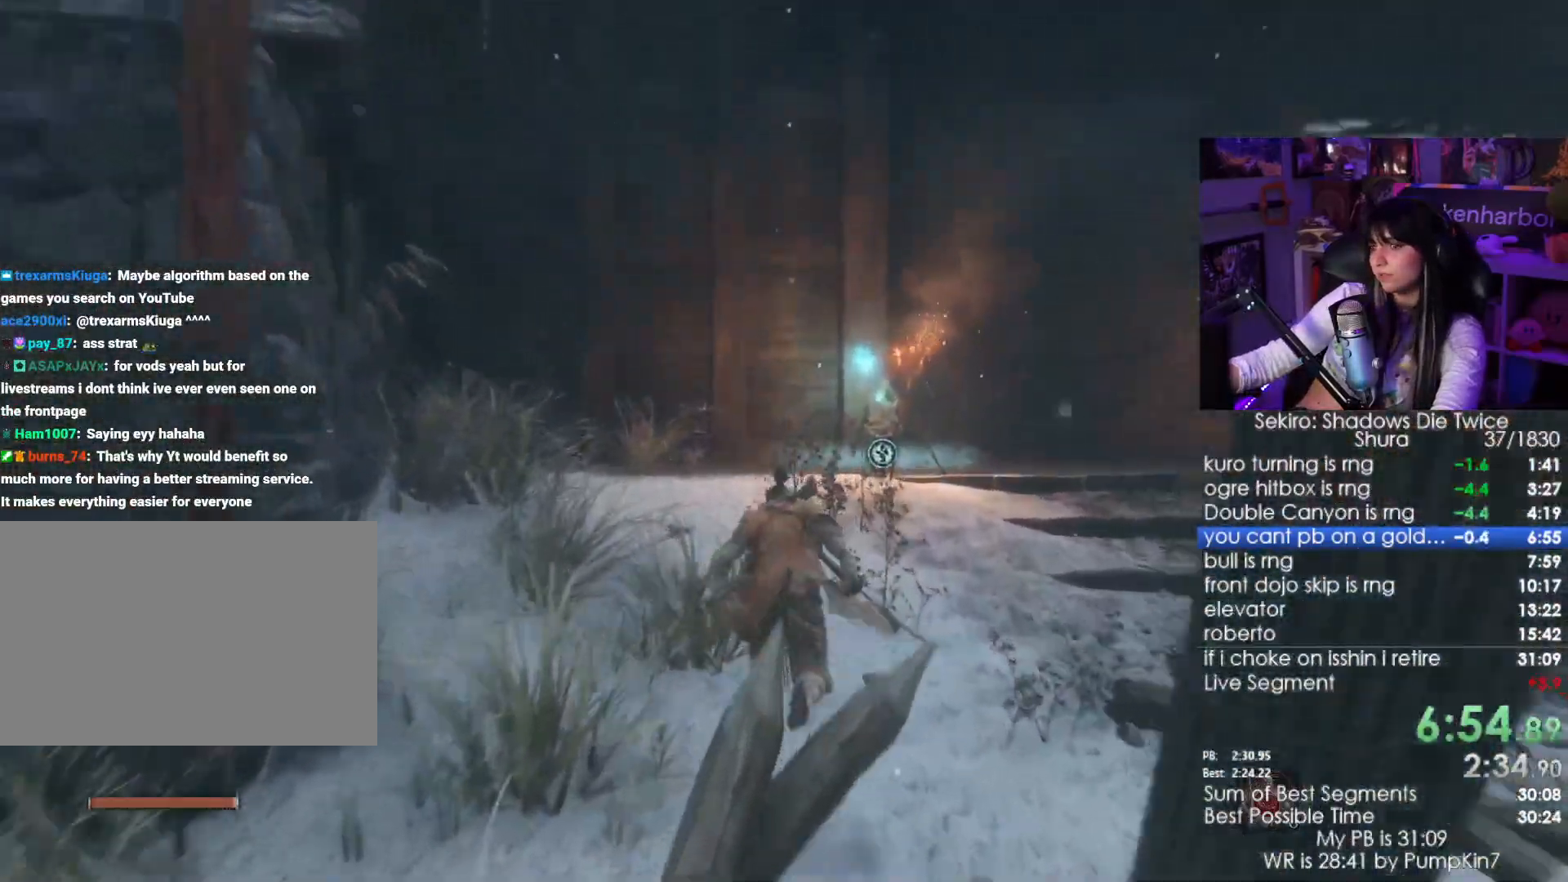
{"keys": ["shift", "w"], "mouse": [], "events": []}
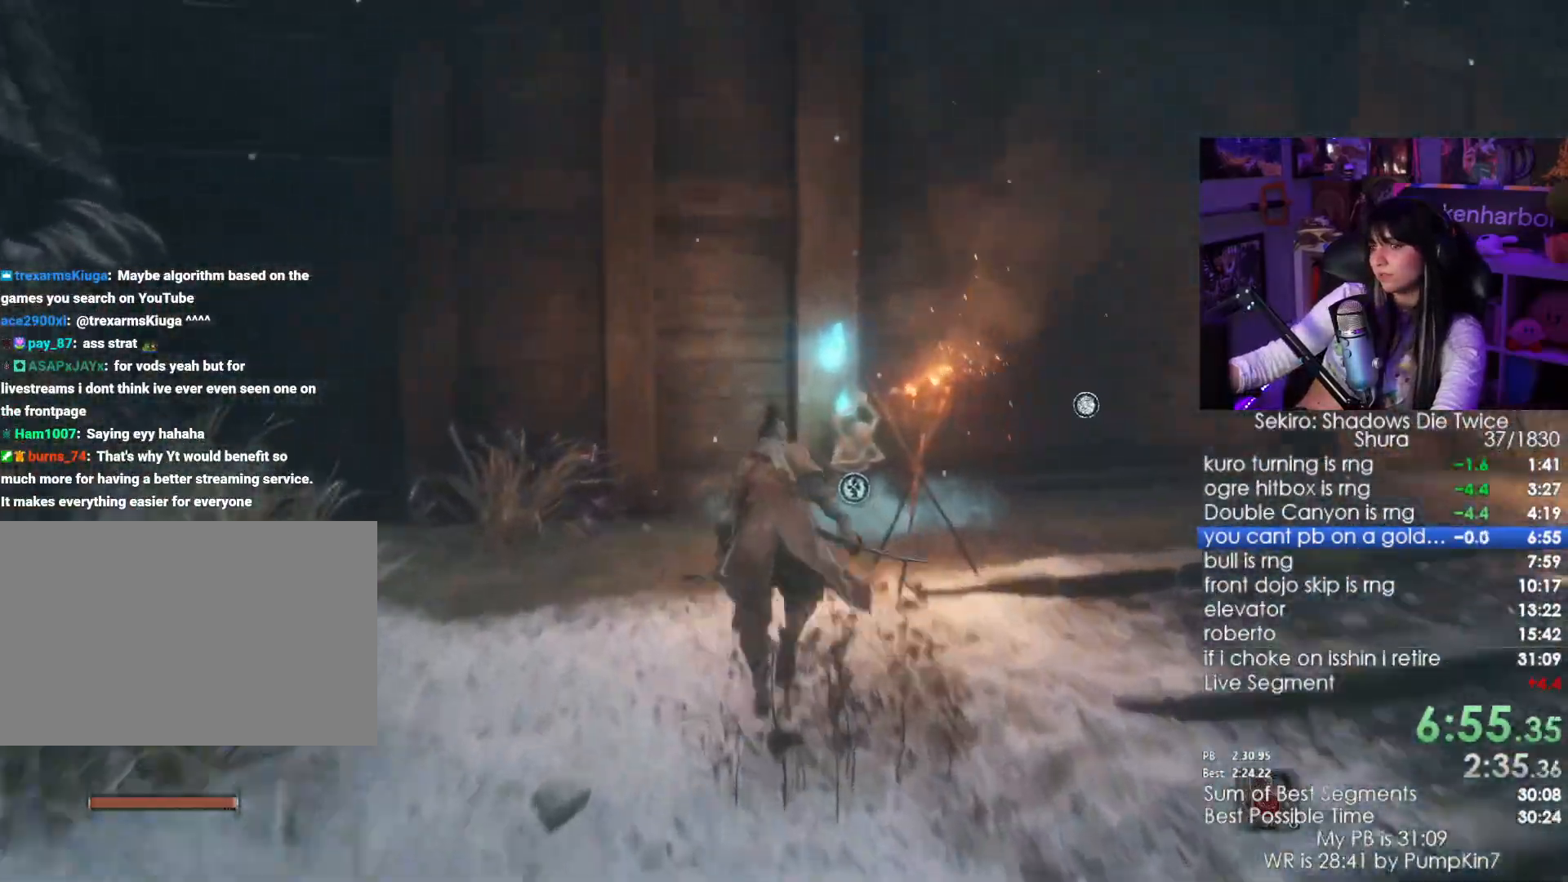
{"keys": ["w"], "mouse": [], "events": [[183, "shift", "up"], [233, "e", "down"], [333, "e", "up"], [416, "e", "down"], [466, "e", "up"]]}
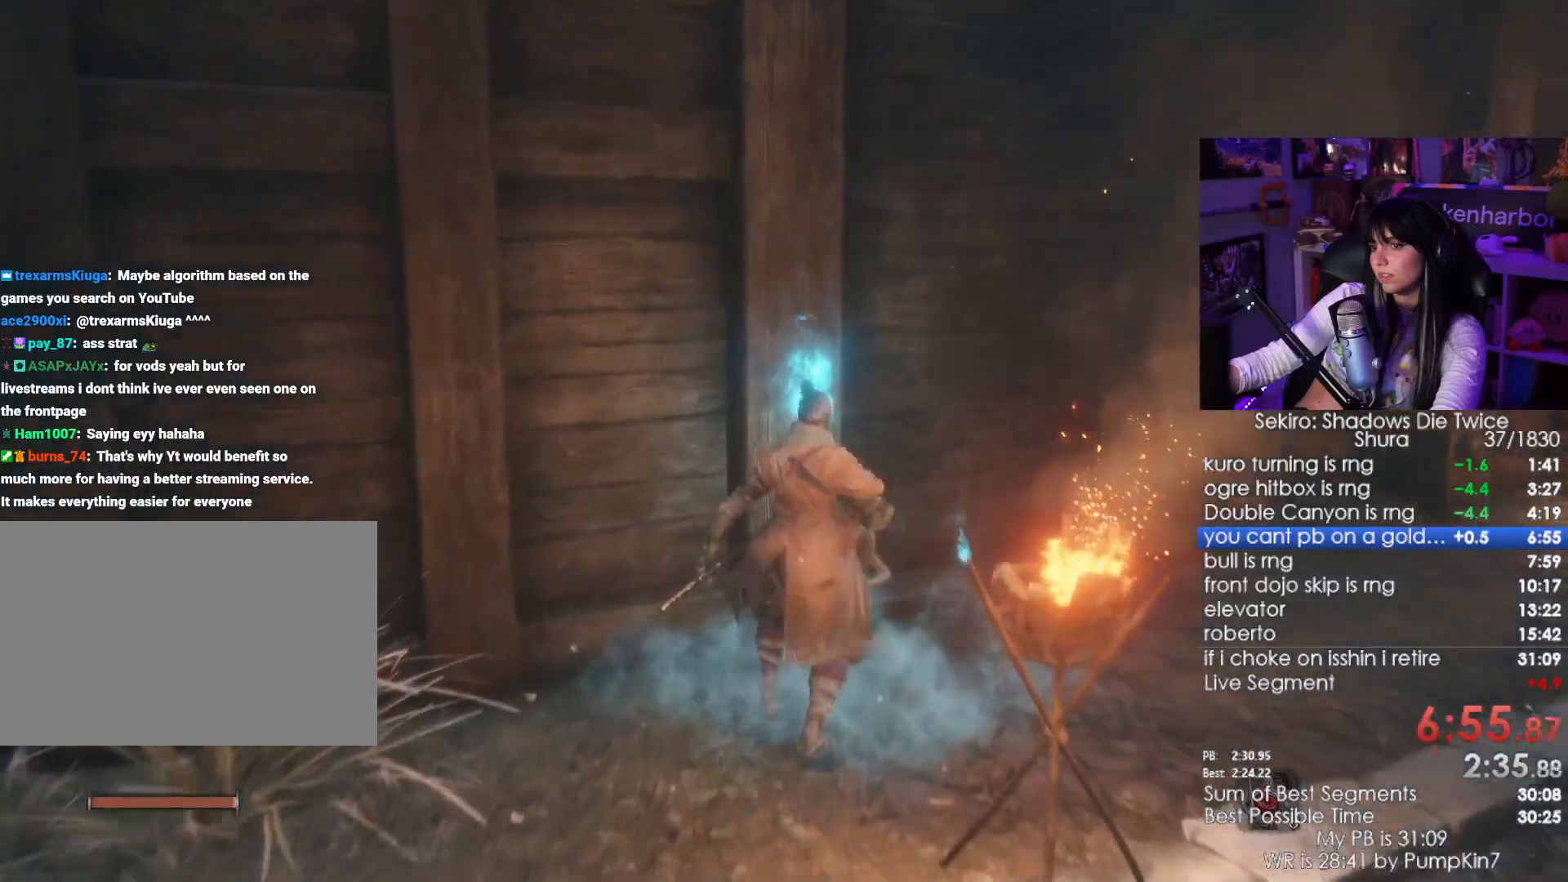
{"keys": [], "mouse": [], "events": [[66, "e", "down"], [150, "e", "up"], [150, "w", "up"]]}
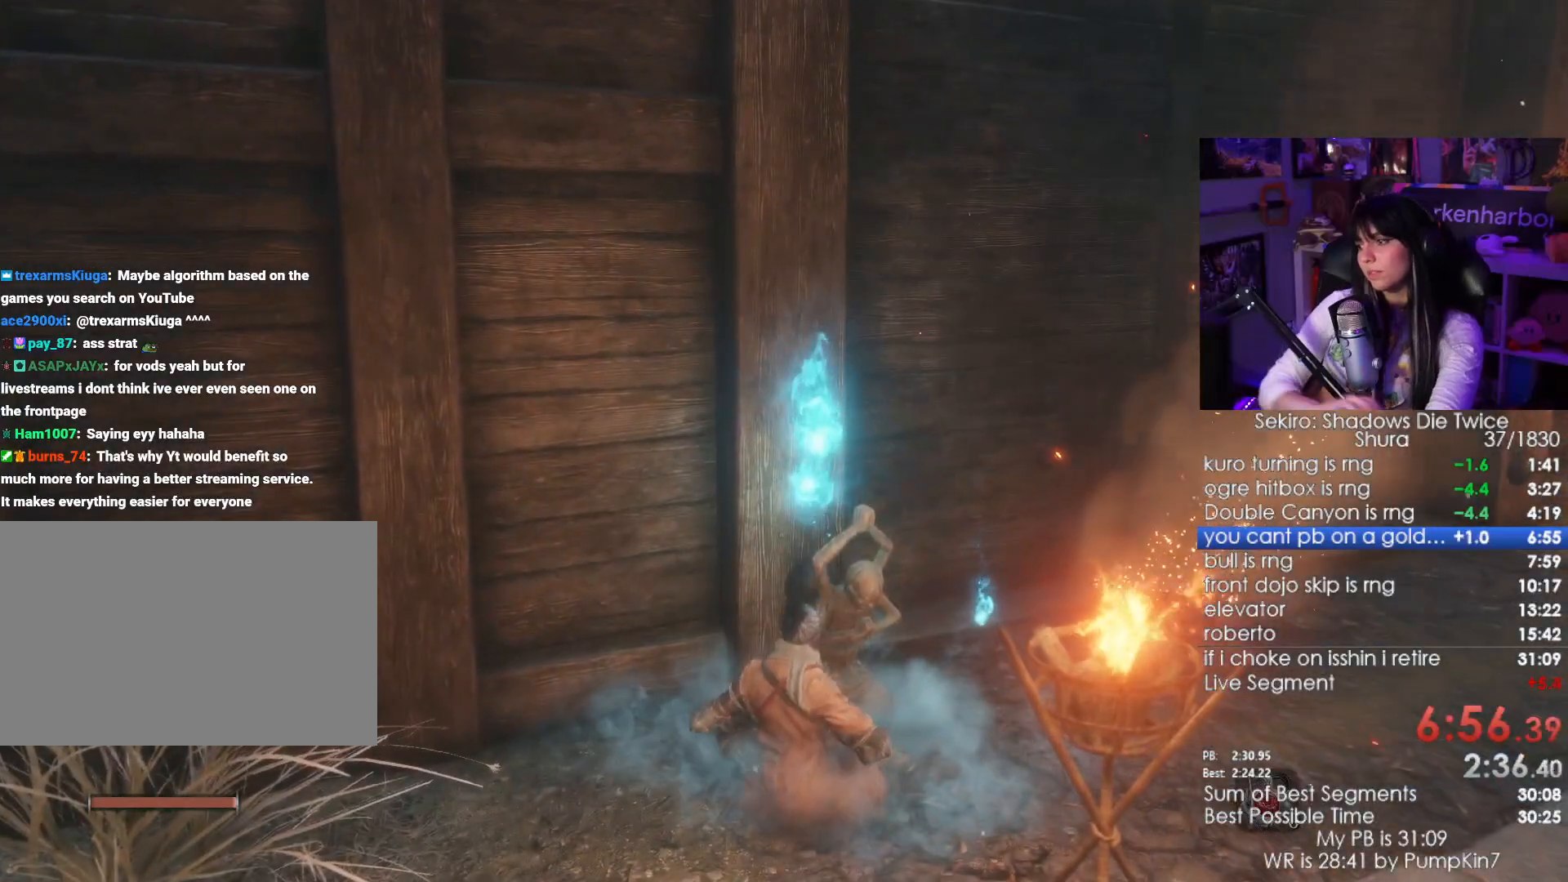
{"keys": [], "mouse": [], "events": []}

EXERCISE: If a line of the data contains "shift", it counts; report the number of such lines and nothing else.

WRITTEN SOLUTION: 2